◆ **WORK TO BE COMPLETED**
Can you retype every line of the material below word for word, leaving the pictures out of your answer?

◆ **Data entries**
- - - - -
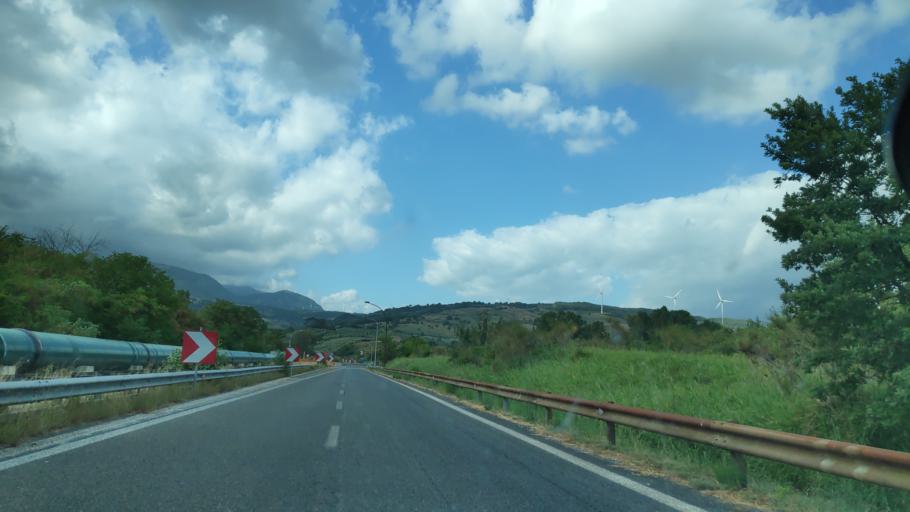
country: IT
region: Campania
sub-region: Provincia di Salerno
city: Serre
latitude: 40.6204
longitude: 15.1815
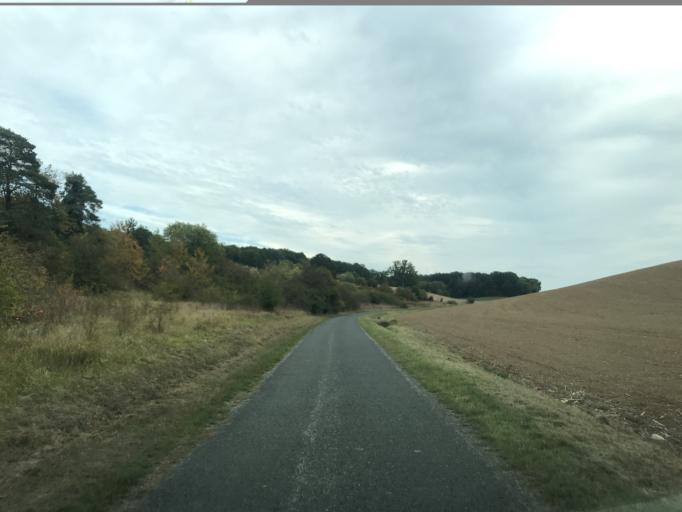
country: FR
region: Haute-Normandie
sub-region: Departement de l'Eure
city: Heudreville-sur-Eure
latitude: 49.0882
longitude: 1.2263
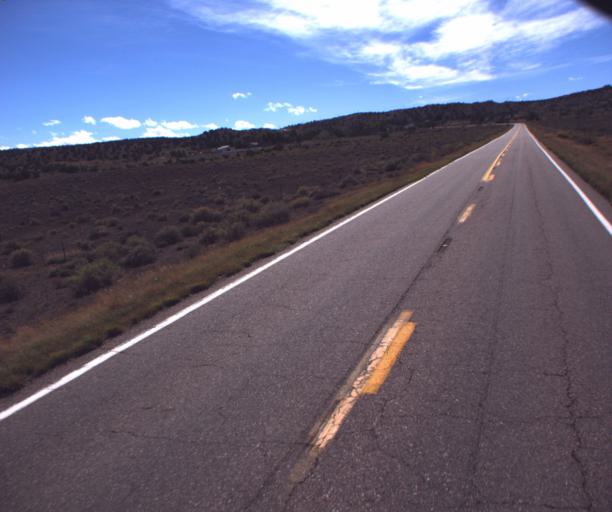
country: US
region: Arizona
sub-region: Apache County
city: Saint Johns
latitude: 34.4707
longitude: -109.6115
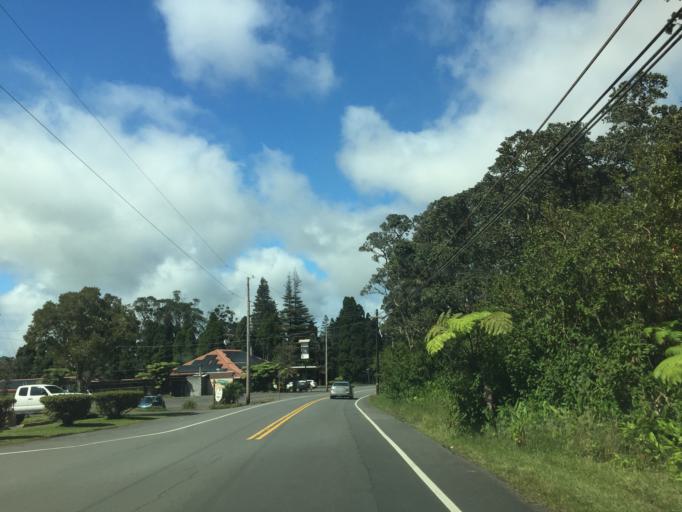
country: US
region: Hawaii
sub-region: Hawaii County
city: Volcano
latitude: 19.4276
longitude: -155.2363
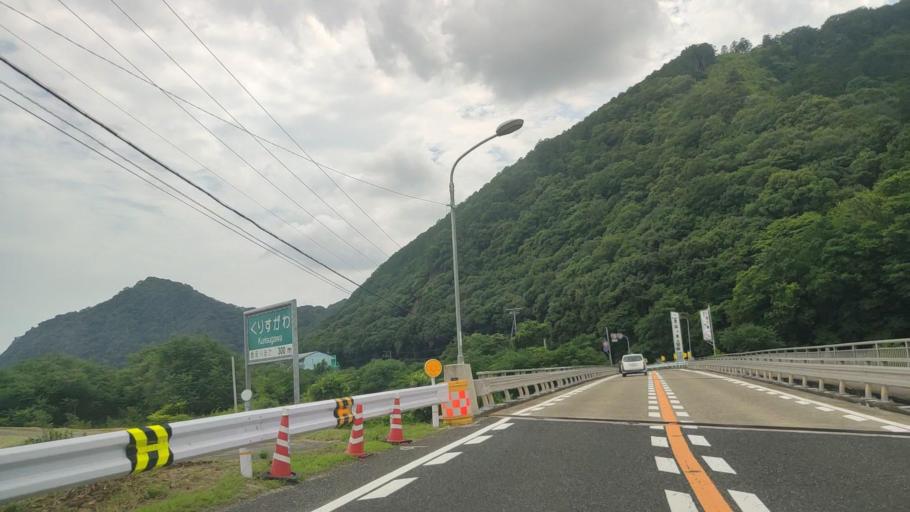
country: JP
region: Hyogo
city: Tatsunocho-tominaga
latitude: 34.8838
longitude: 134.5470
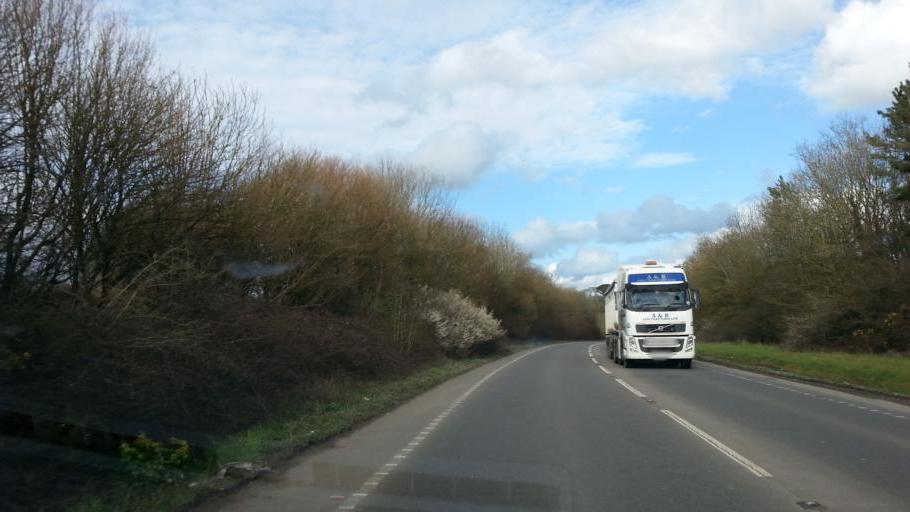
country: GB
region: England
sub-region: Devon
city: Northam
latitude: 51.0284
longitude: -4.2277
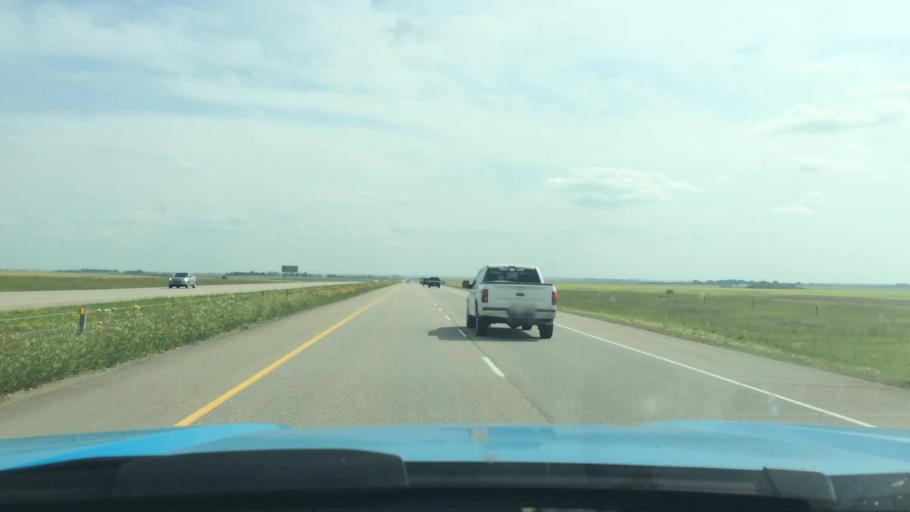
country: CA
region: Alberta
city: Didsbury
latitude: 51.6496
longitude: -114.0256
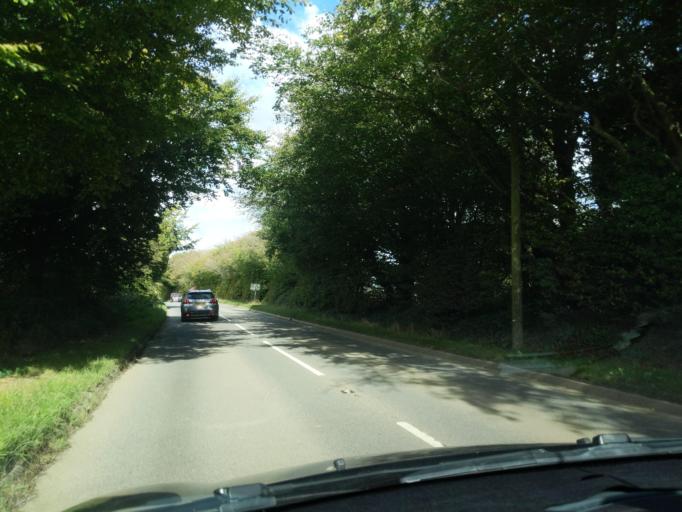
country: GB
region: England
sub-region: Devon
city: Holsworthy
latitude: 50.8523
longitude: -4.3321
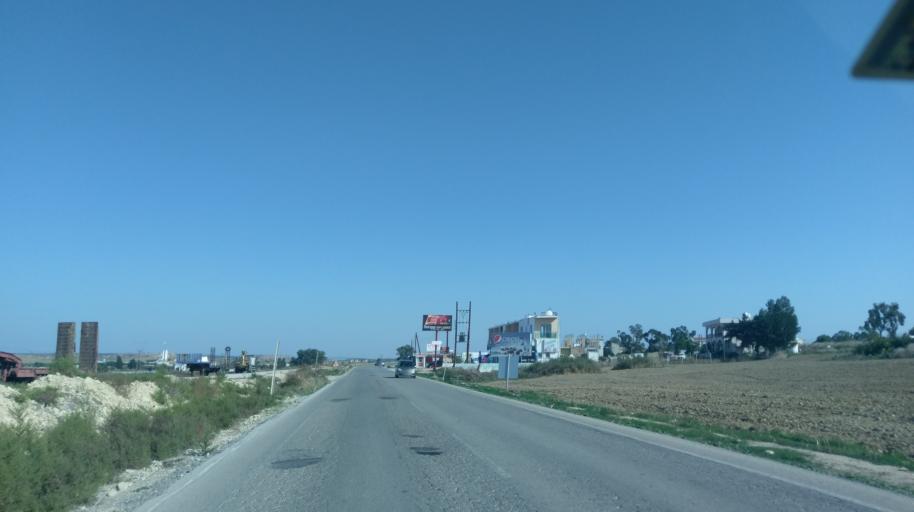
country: CY
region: Ammochostos
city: Trikomo
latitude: 35.3666
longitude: 34.0228
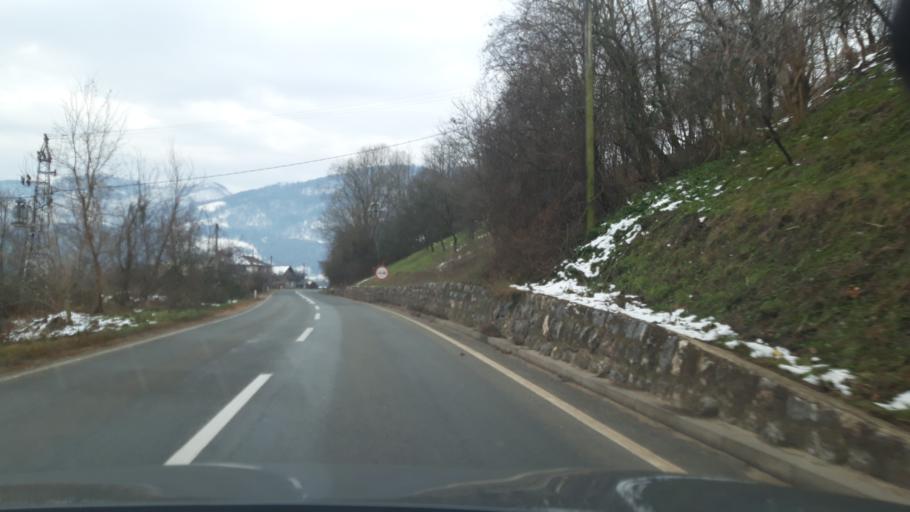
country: RS
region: Central Serbia
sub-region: Macvanski Okrug
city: Mali Zvornik
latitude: 44.2947
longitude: 19.1493
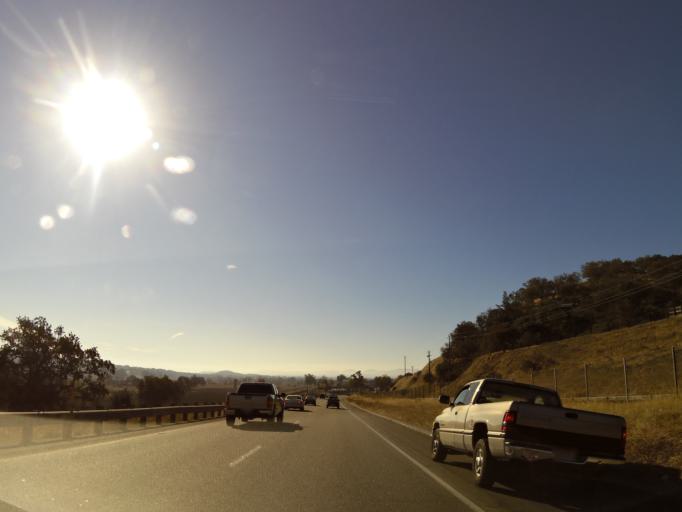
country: US
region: California
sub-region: San Luis Obispo County
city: Paso Robles
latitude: 35.6048
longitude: -120.6926
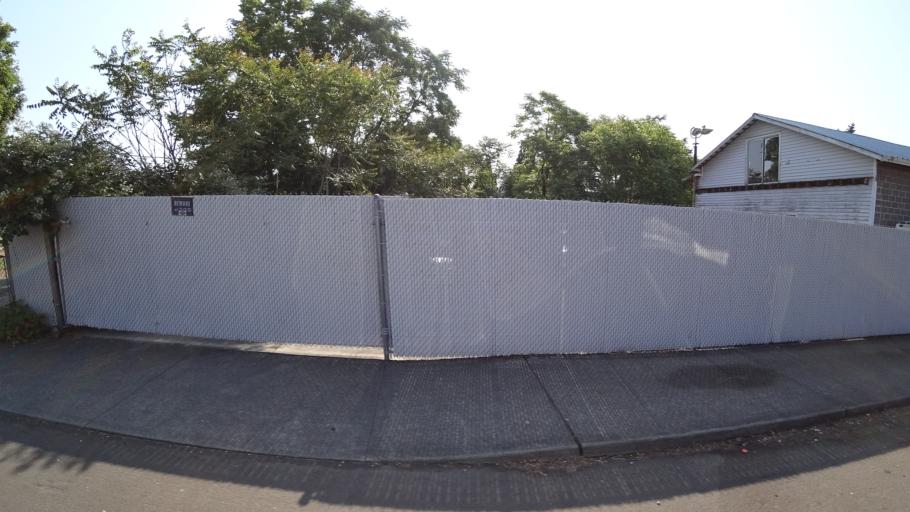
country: US
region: Oregon
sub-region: Multnomah County
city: Lents
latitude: 45.4617
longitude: -122.5945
- - - - -
◆ **RIGHT ANSWER**
country: IT
region: Campania
sub-region: Provincia di Salerno
city: Serre
latitude: 40.6204
longitude: 15.1815
country: FR
region: Haute-Normandie
sub-region: Departement de l'Eure
city: Heudreville-sur-Eure
latitude: 49.0882
longitude: 1.2263
country: US
region: Arizona
sub-region: Apache County
city: Saint Johns
latitude: 34.4707
longitude: -109.6115
country: US
region: Hawaii
sub-region: Hawaii County
city: Volcano
latitude: 19.4276
longitude: -155.2363
country: JP
region: Hyogo
city: Tatsunocho-tominaga
latitude: 34.8838
longitude: 134.5470
country: GB
region: England
sub-region: Devon
city: Northam
latitude: 51.0284
longitude: -4.2277
country: CA
region: Alberta
city: Didsbury
latitude: 51.6496
longitude: -114.0256
country: GB
region: England
sub-region: Devon
city: Holsworthy
latitude: 50.8523
longitude: -4.3321
country: CY
region: Ammochostos
city: Trikomo
latitude: 35.3666
longitude: 34.0228
country: RS
region: Central Serbia
sub-region: Macvanski Okrug
city: Mali Zvornik
latitude: 44.2947
longitude: 19.1493
country: US
region: California
sub-region: San Luis Obispo County
city: Paso Robles
latitude: 35.6048
longitude: -120.6926
country: US
region: Oregon
sub-region: Multnomah County
city: Lents
latitude: 45.4617
longitude: -122.5945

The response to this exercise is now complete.